• [SOURCE MATERIAL]
-- Opening Marker --

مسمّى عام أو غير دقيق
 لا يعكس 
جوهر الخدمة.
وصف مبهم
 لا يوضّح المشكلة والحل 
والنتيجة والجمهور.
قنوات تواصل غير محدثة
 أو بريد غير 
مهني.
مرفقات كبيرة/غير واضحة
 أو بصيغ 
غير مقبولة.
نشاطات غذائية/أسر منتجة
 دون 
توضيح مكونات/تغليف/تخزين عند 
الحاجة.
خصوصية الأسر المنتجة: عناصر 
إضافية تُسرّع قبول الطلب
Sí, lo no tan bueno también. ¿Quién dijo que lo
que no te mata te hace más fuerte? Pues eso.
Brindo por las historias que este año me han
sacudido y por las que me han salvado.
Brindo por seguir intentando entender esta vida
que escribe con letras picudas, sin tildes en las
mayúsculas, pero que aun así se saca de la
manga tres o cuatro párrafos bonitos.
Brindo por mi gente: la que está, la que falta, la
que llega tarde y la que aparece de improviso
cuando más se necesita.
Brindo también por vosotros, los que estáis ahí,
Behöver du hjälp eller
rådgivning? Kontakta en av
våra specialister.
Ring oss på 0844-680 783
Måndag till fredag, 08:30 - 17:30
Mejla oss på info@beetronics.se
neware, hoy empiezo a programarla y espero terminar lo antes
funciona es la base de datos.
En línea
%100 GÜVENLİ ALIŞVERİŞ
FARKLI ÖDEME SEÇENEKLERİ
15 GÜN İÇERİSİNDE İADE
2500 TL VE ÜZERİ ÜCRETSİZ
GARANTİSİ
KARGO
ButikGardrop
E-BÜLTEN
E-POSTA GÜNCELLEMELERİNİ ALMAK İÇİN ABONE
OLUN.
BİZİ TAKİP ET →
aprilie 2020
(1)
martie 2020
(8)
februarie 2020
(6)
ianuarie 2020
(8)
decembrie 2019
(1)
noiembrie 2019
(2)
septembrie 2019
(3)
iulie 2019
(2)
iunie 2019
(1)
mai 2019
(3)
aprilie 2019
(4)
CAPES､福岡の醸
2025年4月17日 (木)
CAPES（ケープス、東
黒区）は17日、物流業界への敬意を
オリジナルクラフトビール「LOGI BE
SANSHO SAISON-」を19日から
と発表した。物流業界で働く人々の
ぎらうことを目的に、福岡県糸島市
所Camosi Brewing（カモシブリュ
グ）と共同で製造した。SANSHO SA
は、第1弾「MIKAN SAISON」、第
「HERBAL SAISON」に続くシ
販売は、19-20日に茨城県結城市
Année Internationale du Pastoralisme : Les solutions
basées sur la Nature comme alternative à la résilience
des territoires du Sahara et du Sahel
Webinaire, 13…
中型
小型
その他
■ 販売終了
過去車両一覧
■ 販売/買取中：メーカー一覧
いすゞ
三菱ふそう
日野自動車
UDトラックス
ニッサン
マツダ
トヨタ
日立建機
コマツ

-- Closing Marker --
-- Opening Marker --

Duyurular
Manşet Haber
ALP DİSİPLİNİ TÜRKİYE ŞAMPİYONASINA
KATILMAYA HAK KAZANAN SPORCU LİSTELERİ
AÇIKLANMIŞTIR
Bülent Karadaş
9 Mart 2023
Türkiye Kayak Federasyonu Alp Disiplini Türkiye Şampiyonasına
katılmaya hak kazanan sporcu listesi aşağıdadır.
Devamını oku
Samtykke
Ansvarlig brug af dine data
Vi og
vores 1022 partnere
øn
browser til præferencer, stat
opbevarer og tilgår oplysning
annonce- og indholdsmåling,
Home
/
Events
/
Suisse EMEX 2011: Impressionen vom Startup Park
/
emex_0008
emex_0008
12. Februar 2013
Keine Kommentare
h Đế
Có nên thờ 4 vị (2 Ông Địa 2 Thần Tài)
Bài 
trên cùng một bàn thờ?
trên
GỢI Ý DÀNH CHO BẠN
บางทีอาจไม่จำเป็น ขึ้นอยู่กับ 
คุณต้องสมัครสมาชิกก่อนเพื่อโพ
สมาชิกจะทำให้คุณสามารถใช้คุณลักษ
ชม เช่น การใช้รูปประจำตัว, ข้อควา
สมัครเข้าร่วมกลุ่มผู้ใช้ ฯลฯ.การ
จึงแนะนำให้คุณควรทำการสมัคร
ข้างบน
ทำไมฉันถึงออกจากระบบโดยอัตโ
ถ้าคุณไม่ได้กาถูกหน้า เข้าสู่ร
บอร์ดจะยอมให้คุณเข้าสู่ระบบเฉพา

-- Closing Marker --

• [WHAT TO PRODUCE] Which lines of the entries contain the word "también"? Show each such line in full.

• [RESPONSE]
Sí, lo no tan bueno también. ¿Quién dijo que lo
Brindo también por vosotros, los que estáis ahí,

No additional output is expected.